Doctor Science Knows

Tuesday, November 25, 2008

Books to understand America

ari at Edge of the American West put up his list of history books that would allow an interested but non-expert reader to "understand America". My comments:


Albion’s Seed is a book I’ve given as a present several times, always to great effect. I absolutely think it belongs on the list, because its social history gives the context — the bones, as it were — for the political history on the rest of the list.

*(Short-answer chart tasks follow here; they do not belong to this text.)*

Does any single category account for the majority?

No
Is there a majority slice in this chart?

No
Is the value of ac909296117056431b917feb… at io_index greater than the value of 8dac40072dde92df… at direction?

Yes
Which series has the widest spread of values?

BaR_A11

For me, American Slavery, American Freedom can be subsumed into Albion’s Seed — that is, ASAP fleshes out a subset of the ideas in AS.

And for giving real context to your context, I think you also need to include 1491.

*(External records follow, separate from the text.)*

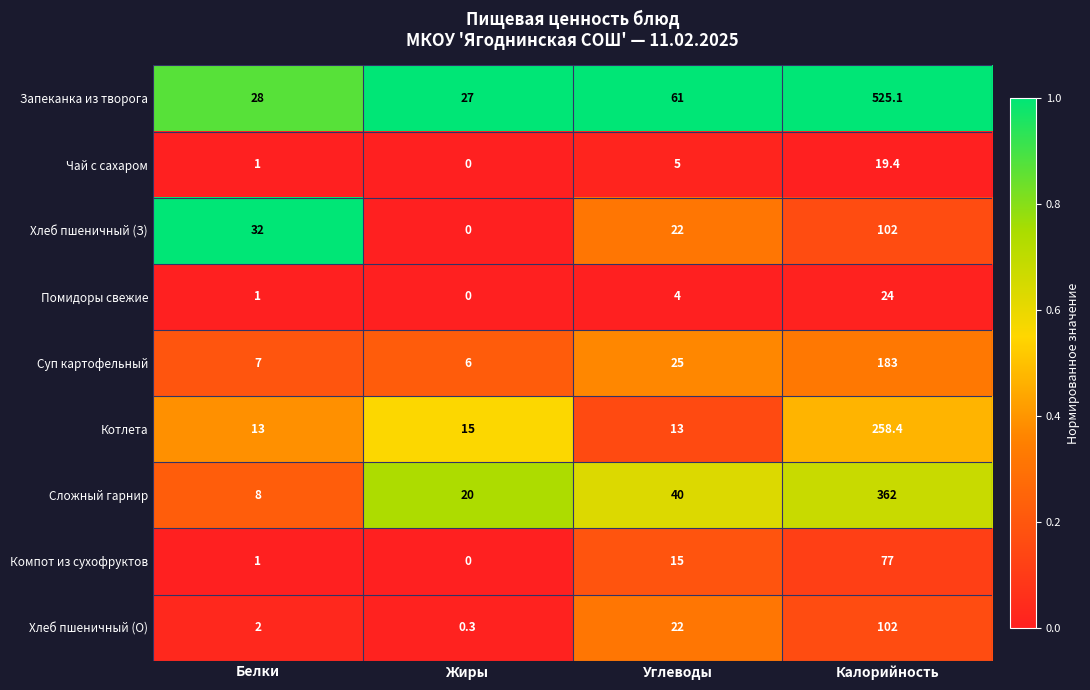

Which series has the largest range (max minus min)?

Запеканка из творога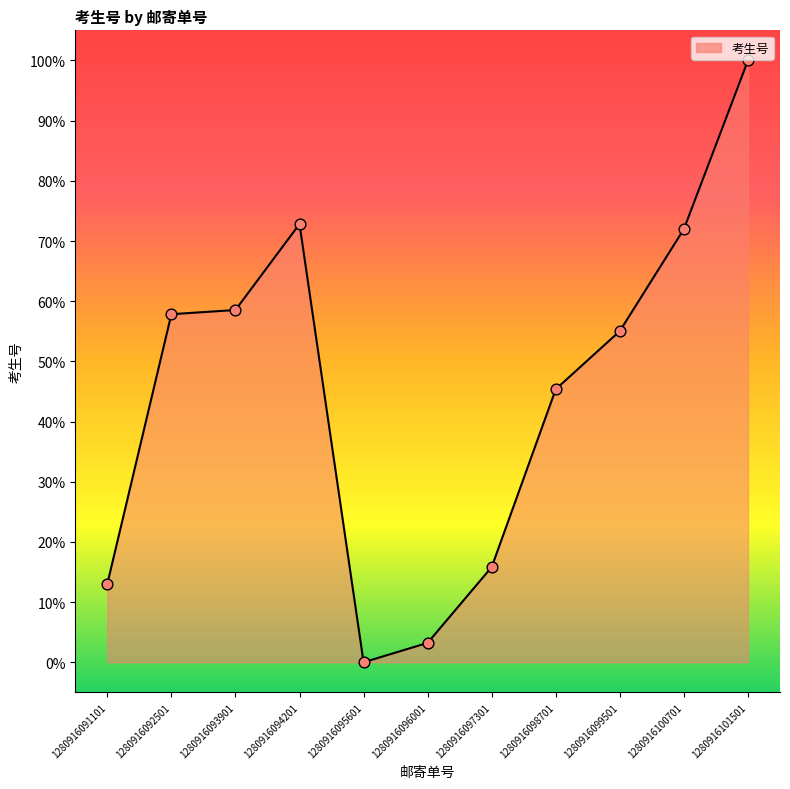

At which category is the sum across all series the highest?

1280916101501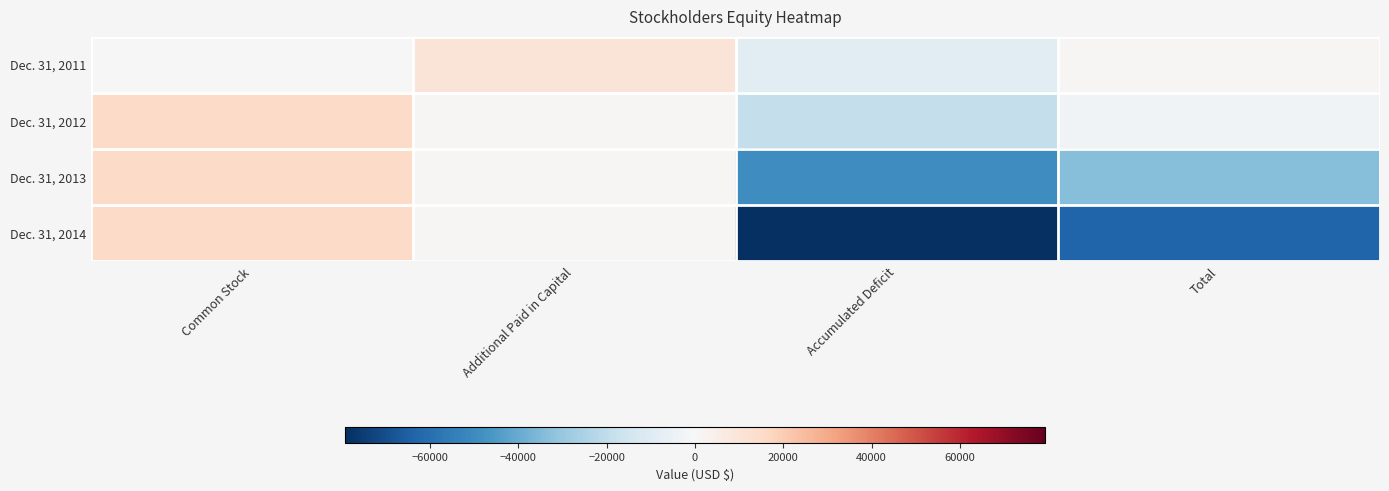

Reading left to right, extract all data points from this chart.

Dec. 31, 2011: Common Stock=1	Additional Paid in Capital=10099	Accumulated Deficit=-8938	Total=1162
Dec. 31, 2012: Common Stock=15000	Additional Paid in Capital=880	Accumulated Deficit=-18772	Total=-2892
Dec. 31, 2013: Common Stock=15000	Additional Paid in Capital=880	Accumulated Deficit=-49508	Total=-33628
Dec. 31, 2014: Common Stock=15000	Additional Paid in Capital=880	Accumulated Deficit=-79295	Total=-63415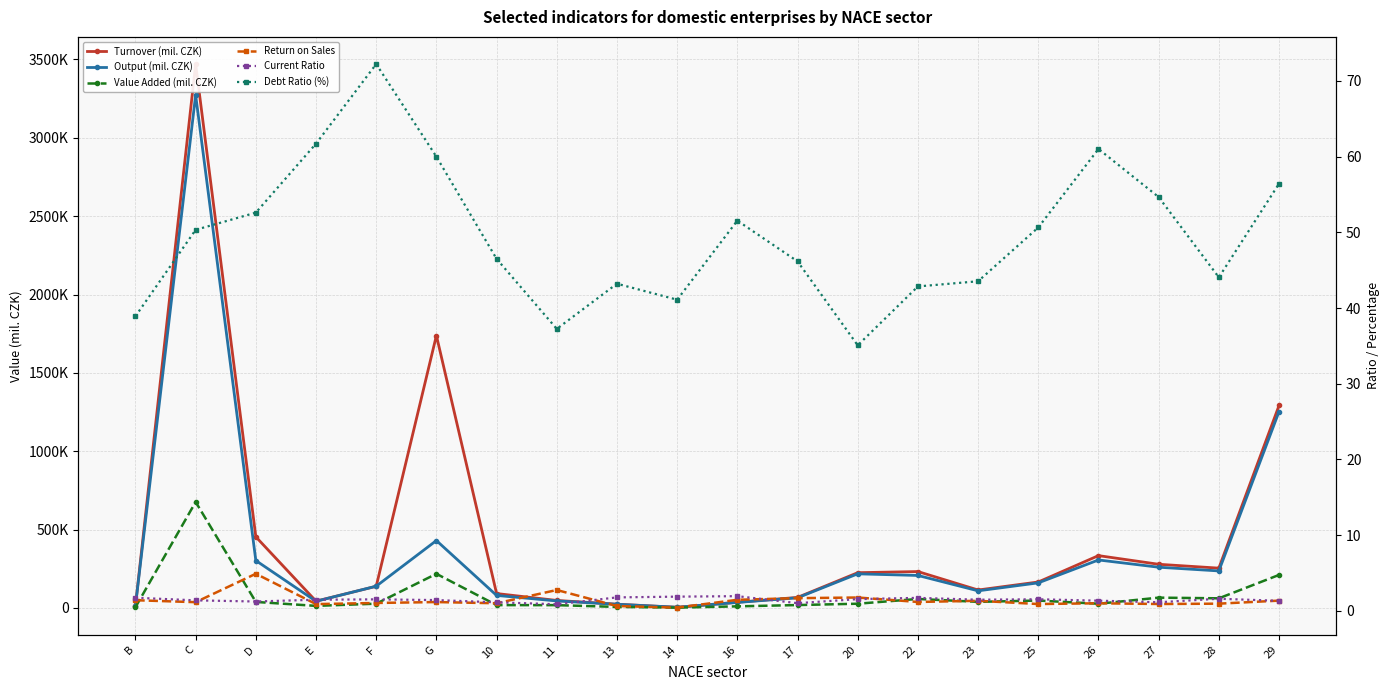

Which series has the largest total across all categories?

Turnover (mil. CZK)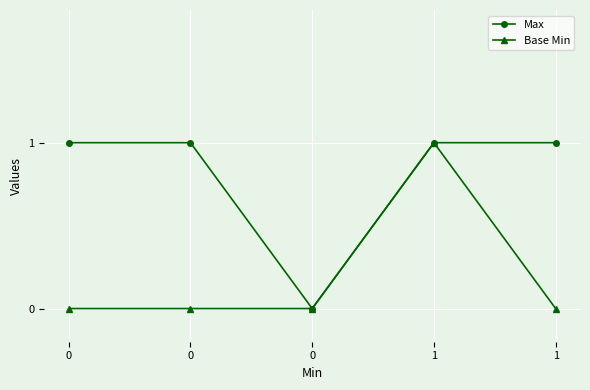

List the series in order of their overall mean, highest first.

Max, Base Min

And if you’re looking for a book to open the door to discuss issues about women, the frontier, land use, industrialization, and education (to name a few), there is no source better IMHO than Laura Ingalls Wilder. If you have to pick just one volume, it should probably be either Little House on the Prairie or The Long Winter.

I am not kidding.


teofilo, the mandate is “10 books to help an interested but non-expert reader to *understand America*.” I think for that purpose I would drop the Gordon Wood, which is, as ari said, over-focused. I don’t know if there’s a Revolution-through-Constitution equivalent of McPherson.

If we’re including fiction — which I certainly would — I don’t see how Moby Dick gives an enormous amount of “understanding America”; Huck Finn is the lynchpin. I’m racking my brains, but I can’t think of a fiction about 20th-century America that is as pivotal and illuminating. The defining works of 20th-century culture are on film, IMHO.


SEK:

The reason I favor Huck Finn as opposed to Moby Dick for this purpose is that both landscape and characters are so varied yet characteristically American, and the ending of the book, though IMHO a literary failure, is a failure of an extremely American type. I think MD is a better *novel*, but HF is more helpful in understanding what we are and where we come from, what kind of people America has tended to grow up and what kind of stories we tell ourselves about who we are.

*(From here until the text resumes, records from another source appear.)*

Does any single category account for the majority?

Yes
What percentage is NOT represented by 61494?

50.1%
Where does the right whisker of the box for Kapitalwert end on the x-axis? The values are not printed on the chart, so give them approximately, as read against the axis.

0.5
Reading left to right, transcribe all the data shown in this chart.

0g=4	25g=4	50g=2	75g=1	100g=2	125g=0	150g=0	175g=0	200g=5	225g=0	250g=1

Also, SEK, in what way does Moby Dick contain a “larger sociological cast” than Huck Finn? The thing that jumps out at me is that Moby Dick contains neither women nor children: it is 100% guy with no non-guy elements, so calling it sociologically large strikes me as, well, wrong.

Not that there probably isn’t a paper to be written on “Huck/Jim and/or Ishmael/Queequeg: the Interracial Bromance of American Literature”, if Eve Sedgwick didn’t write it already.